A coordenadora do Programa de Saúde Mental, Álcool e outras Drogas, Maria Elvira da Cunha Franco, fez um breve relato sobre a Reforma Psiquiátrica no Brasil, iniciativa que surgiu na década de 70, junto com a Reforma Sanitária, mas que no país começou a sair do papel a partir de 1990. “Efetivamente, os avanços vieram com a implementação  da Lei nº 10.216, de abril de 2001, que trata sobre a proteção e os direitos das pessoas portadoras de transtornos mentais e redireciona o modelo assistencial em saúde mental. As transformações foram acontecendo e uma das grandes conquistas foi o fechamento das clinicas psiquiátricas, consideradas em sua maioria, como depósito de gente, já que não ofereciam tratamento adequado aos pacientes. Ao contrário, os procedimentos eram padrões, assim como os medicamentos”, destacou a coordenadora.

Maria Elvira frisou ainda a busca pela felicidade a qualquer custo incutida na sociedade. “Vivemos num tempo onde não é permitido sentir tristeza, sentimento inerente ao ser humano. A mídia e as redes sociais impõem a felicidade nas coisas, no consumismo exagerado. É claro que as pessoas precisam ter um nível de ambição, mas também necessitam lidar com a falta, com a realidade de não possuir tudo na vida. Isso não é infelicidade. A felicidade a qualquer custo, o consumismo exagerado e consequentemente o não ter tudo, tem causado o desencadeamento de transtornos mentais, como a depressão, e principalmente,o uso abusivo de álcool e outras drogas”, ressaltou Elvira.

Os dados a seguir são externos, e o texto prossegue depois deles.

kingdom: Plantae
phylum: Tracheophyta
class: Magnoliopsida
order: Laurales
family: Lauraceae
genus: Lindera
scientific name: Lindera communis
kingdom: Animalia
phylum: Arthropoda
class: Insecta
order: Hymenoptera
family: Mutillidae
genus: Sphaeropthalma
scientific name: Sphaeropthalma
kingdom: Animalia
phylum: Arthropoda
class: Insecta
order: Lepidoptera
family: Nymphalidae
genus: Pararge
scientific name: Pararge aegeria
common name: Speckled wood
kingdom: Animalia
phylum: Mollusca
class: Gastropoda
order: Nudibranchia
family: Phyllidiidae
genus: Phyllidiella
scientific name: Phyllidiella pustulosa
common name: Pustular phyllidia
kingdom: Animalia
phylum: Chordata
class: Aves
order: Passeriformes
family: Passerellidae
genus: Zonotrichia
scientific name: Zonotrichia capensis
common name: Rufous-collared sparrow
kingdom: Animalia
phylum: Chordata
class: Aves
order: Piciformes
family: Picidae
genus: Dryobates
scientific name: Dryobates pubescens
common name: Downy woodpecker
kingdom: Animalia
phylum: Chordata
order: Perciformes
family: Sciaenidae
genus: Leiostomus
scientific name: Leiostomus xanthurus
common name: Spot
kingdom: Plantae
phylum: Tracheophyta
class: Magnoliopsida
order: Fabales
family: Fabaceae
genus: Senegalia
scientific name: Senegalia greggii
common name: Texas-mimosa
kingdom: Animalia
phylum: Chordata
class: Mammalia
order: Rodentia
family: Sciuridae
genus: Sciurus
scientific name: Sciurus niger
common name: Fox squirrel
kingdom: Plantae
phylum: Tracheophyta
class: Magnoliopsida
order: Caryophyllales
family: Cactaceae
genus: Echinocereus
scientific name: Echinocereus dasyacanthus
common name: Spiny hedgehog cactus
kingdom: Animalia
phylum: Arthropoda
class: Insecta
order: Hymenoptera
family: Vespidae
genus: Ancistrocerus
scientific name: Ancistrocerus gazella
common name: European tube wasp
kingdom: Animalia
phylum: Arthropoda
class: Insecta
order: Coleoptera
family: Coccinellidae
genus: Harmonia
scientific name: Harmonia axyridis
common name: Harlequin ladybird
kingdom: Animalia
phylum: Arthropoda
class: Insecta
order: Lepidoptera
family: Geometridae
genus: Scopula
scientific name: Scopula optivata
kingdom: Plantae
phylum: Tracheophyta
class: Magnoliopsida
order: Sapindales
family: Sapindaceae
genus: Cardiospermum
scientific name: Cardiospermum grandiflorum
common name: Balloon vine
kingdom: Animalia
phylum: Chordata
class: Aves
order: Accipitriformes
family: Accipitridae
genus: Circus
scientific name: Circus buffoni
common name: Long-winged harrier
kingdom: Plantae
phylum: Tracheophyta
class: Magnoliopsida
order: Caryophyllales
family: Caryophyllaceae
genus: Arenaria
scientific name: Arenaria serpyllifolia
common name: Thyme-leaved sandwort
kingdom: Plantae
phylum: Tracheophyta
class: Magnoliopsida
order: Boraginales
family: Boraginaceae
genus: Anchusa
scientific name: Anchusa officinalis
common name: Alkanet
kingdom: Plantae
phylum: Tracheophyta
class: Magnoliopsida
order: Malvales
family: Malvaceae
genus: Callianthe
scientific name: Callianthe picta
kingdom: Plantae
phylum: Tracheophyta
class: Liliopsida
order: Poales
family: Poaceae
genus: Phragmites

Rede de tratamento mental em Barra Mansa

O município tem atualmente 2,6 mil pacientes sendo acompanhados pelo Caps (Centro de Atenção Psicossocial), Capsi (Centro de Atenção Psicossocial Infantil) e Caps AD (Centro de Atenção Psicossocial de Álcool e outras Drogas).

No Capsi, situado na Avenida Francisco Vilela, 337, Centro, existem 300 cadastrados. Na unidade, crianças e jovens de até 18 anos de idade recebem atendimento da equipe multidisciplinar composta por psiquiatra, psicólogo, assistente social, fonoaudióloga, enfermeiro, pedagogo e funcionários de apoio.  O funcionamento da unidade é de segunda a sexta-feira, das 8 às 17 horas. Sem fila de espera, o pronto atendimento acontece a partir de encaminhamentos realizados pelos postos de saúde, escolas e até pela rede privada.

No Caps, localizado na Rua Cristóvão Leal, 43, Centro, são realizados cerca de 1,1 mil acompanhamentos/mês. Aqueles considerados mais graves, o atendimento é diário. Já no Caps AD, em funcionamento na Rua Professor Pedro Vaz, 75, também no Centro, acontecem aproximadamente 1,2 mil atendimentos por mês.

Tanto o Caps, quanto o Caps AD contam com equipe multidisciplinar e seguem o mesmo horário de funcionamento, de 8 às 17 horas. Nas três unidades são realizadas oficinas terapêuticas, de esportes e de artesanato, além de atendimento individual, em grupo e familiar, de acordo com cada caso. Especificamente, no Caps AD é realizada a oficina da memória.